**Exercise directions**
Pick out each of the lines below that contains the word "siempre", and copy every one of them in full.
= Beginning of Section =
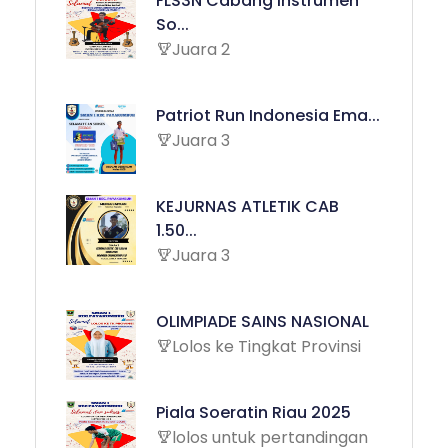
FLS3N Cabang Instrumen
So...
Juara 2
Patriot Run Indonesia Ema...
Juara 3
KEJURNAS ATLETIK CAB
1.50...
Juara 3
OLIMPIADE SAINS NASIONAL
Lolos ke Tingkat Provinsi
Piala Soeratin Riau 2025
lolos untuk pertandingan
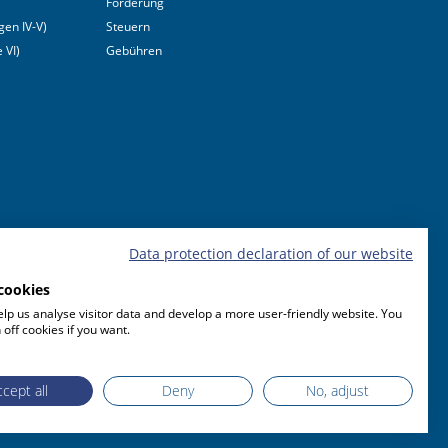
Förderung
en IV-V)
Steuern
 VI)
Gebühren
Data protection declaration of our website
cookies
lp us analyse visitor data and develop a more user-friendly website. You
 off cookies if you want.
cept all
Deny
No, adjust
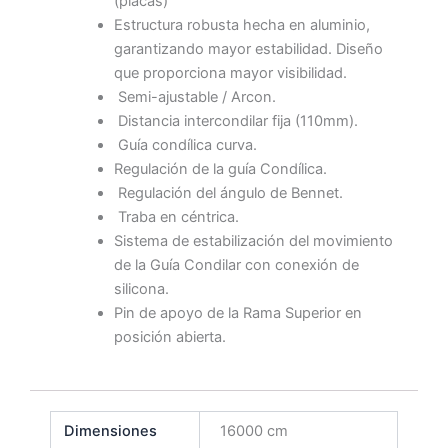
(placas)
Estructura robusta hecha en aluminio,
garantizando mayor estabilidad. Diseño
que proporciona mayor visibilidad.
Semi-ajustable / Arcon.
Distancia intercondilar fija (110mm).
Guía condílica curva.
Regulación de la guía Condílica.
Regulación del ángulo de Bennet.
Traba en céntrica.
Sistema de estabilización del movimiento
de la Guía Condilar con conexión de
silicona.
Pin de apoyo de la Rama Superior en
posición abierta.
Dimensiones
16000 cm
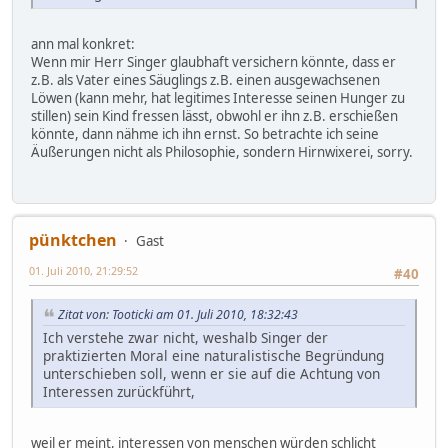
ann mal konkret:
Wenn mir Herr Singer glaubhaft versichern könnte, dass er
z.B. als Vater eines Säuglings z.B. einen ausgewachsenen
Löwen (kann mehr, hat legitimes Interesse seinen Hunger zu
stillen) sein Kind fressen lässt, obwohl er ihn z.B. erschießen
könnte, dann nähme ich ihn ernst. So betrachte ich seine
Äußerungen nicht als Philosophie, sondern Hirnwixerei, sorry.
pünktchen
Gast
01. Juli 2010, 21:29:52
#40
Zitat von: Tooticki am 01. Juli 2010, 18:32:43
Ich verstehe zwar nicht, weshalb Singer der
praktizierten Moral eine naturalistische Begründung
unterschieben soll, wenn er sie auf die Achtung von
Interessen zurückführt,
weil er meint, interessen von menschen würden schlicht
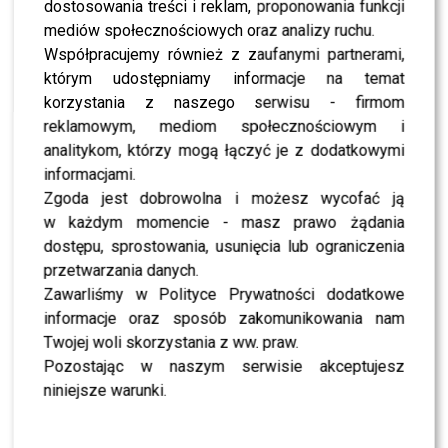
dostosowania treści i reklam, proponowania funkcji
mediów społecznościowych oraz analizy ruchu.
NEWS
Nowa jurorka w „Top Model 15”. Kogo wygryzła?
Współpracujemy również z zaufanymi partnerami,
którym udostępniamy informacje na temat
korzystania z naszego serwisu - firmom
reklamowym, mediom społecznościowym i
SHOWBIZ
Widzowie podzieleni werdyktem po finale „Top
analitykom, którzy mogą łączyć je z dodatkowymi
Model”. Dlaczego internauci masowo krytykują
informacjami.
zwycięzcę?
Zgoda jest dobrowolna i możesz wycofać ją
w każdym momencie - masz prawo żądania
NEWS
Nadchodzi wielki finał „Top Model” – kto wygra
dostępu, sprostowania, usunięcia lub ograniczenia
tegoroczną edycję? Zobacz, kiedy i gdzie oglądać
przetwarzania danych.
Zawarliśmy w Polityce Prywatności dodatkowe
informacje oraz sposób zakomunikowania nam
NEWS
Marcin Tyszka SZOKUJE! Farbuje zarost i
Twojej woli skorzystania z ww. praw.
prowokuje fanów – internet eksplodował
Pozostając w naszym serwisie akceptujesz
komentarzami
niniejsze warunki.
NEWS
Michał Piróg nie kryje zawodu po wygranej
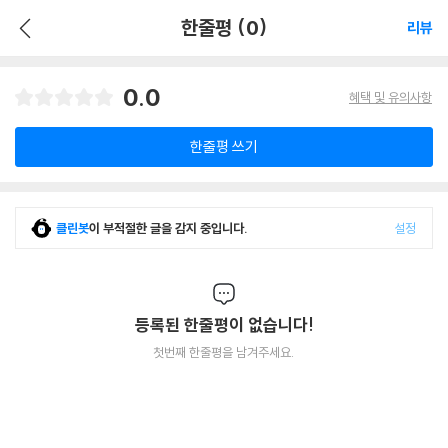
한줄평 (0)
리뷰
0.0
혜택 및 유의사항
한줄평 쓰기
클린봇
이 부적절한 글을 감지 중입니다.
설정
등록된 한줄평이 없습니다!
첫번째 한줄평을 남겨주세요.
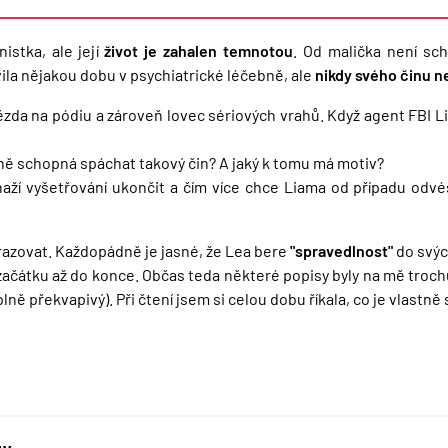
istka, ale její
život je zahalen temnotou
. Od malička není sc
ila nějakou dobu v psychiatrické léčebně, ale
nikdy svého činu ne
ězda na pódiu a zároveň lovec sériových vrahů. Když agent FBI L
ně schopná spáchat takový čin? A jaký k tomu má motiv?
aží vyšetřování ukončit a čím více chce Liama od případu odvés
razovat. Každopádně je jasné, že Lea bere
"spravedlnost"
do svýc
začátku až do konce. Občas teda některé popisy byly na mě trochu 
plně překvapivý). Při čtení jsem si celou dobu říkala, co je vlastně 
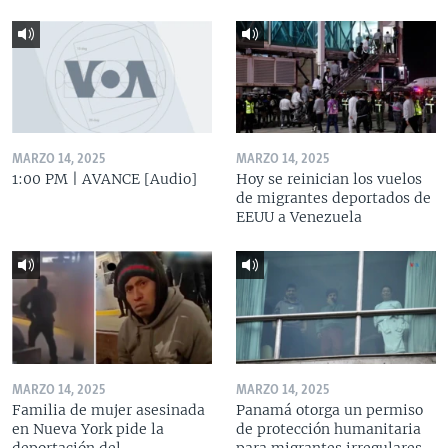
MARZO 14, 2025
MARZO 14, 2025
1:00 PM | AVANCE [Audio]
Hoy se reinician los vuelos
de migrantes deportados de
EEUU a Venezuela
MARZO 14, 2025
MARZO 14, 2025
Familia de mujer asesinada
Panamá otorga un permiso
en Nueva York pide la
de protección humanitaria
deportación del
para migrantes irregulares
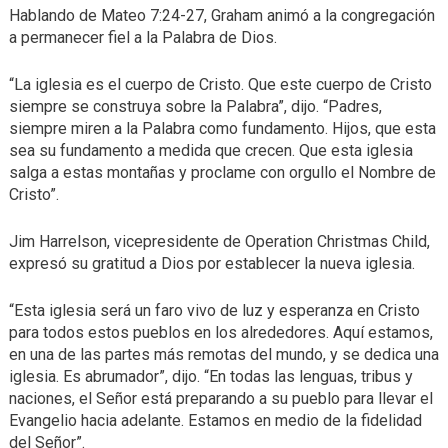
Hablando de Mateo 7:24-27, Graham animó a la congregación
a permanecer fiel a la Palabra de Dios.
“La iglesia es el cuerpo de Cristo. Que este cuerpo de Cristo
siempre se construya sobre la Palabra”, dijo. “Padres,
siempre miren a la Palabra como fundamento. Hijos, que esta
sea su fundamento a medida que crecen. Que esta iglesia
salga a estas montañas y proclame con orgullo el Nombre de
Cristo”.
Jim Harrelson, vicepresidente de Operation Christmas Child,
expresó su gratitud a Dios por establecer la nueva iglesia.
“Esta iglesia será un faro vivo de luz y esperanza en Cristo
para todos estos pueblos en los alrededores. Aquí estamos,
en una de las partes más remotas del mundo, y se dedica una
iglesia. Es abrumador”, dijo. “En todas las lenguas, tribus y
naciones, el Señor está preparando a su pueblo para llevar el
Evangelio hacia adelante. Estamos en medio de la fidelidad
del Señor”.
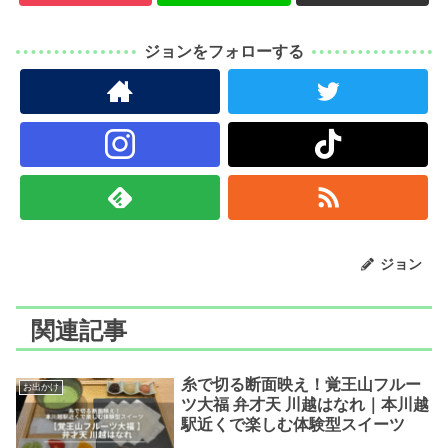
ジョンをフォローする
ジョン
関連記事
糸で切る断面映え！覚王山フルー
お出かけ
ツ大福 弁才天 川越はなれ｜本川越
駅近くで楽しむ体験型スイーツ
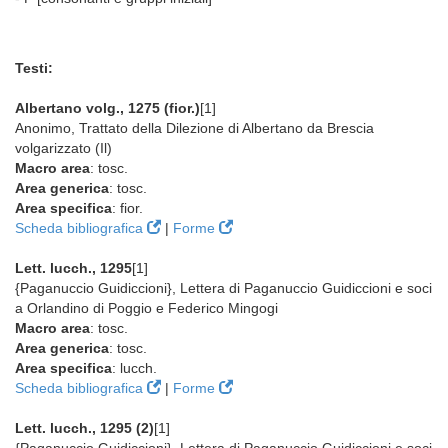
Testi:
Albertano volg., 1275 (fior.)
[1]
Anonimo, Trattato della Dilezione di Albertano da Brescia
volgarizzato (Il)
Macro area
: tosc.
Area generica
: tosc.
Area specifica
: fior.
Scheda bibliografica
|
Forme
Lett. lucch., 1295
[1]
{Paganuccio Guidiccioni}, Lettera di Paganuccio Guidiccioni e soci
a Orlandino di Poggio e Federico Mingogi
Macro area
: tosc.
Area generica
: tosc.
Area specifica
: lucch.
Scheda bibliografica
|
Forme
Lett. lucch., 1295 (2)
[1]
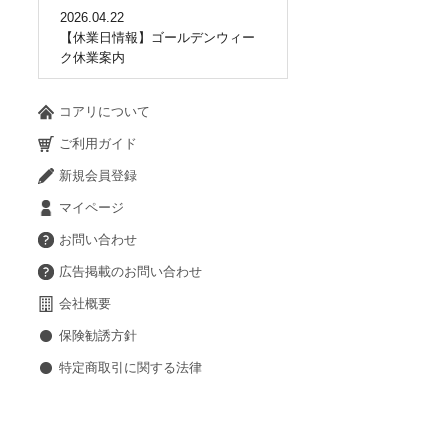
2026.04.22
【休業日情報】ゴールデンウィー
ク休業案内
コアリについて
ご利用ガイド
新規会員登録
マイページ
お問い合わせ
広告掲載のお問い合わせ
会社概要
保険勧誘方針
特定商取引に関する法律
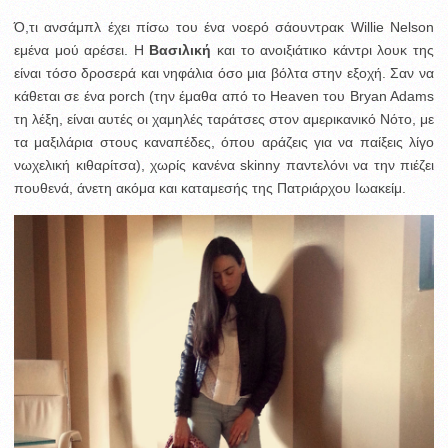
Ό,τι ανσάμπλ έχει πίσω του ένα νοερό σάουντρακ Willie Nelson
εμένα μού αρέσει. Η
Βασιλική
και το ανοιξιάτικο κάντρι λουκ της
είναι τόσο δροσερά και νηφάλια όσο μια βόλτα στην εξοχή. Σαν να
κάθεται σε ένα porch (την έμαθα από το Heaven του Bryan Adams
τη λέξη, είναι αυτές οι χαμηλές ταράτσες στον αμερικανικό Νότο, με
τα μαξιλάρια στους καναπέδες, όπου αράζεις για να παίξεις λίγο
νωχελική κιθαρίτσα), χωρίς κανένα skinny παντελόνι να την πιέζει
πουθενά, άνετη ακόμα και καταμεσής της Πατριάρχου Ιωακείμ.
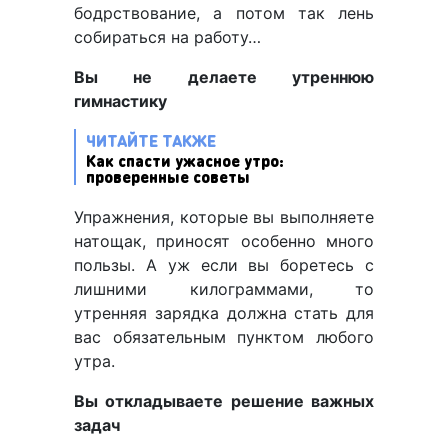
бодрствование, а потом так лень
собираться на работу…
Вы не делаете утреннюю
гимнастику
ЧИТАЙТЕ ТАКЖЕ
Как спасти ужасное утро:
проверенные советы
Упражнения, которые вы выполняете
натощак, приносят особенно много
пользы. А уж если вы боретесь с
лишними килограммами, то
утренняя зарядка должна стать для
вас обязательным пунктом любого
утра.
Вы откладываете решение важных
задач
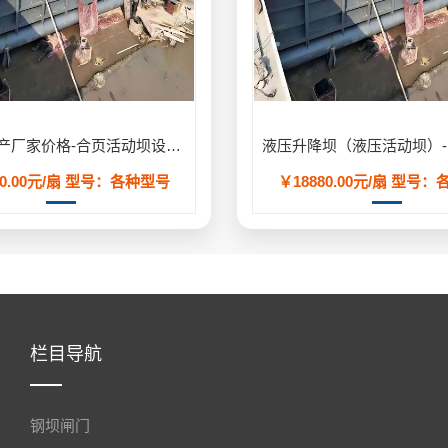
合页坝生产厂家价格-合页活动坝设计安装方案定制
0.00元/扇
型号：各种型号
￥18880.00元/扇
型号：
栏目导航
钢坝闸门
= End of Section =
**Answer box**
siempre se construya sobre la Palabra”, dijo. “Padres,
siempre miren a la Palabra como fundamento. Hijos, que esta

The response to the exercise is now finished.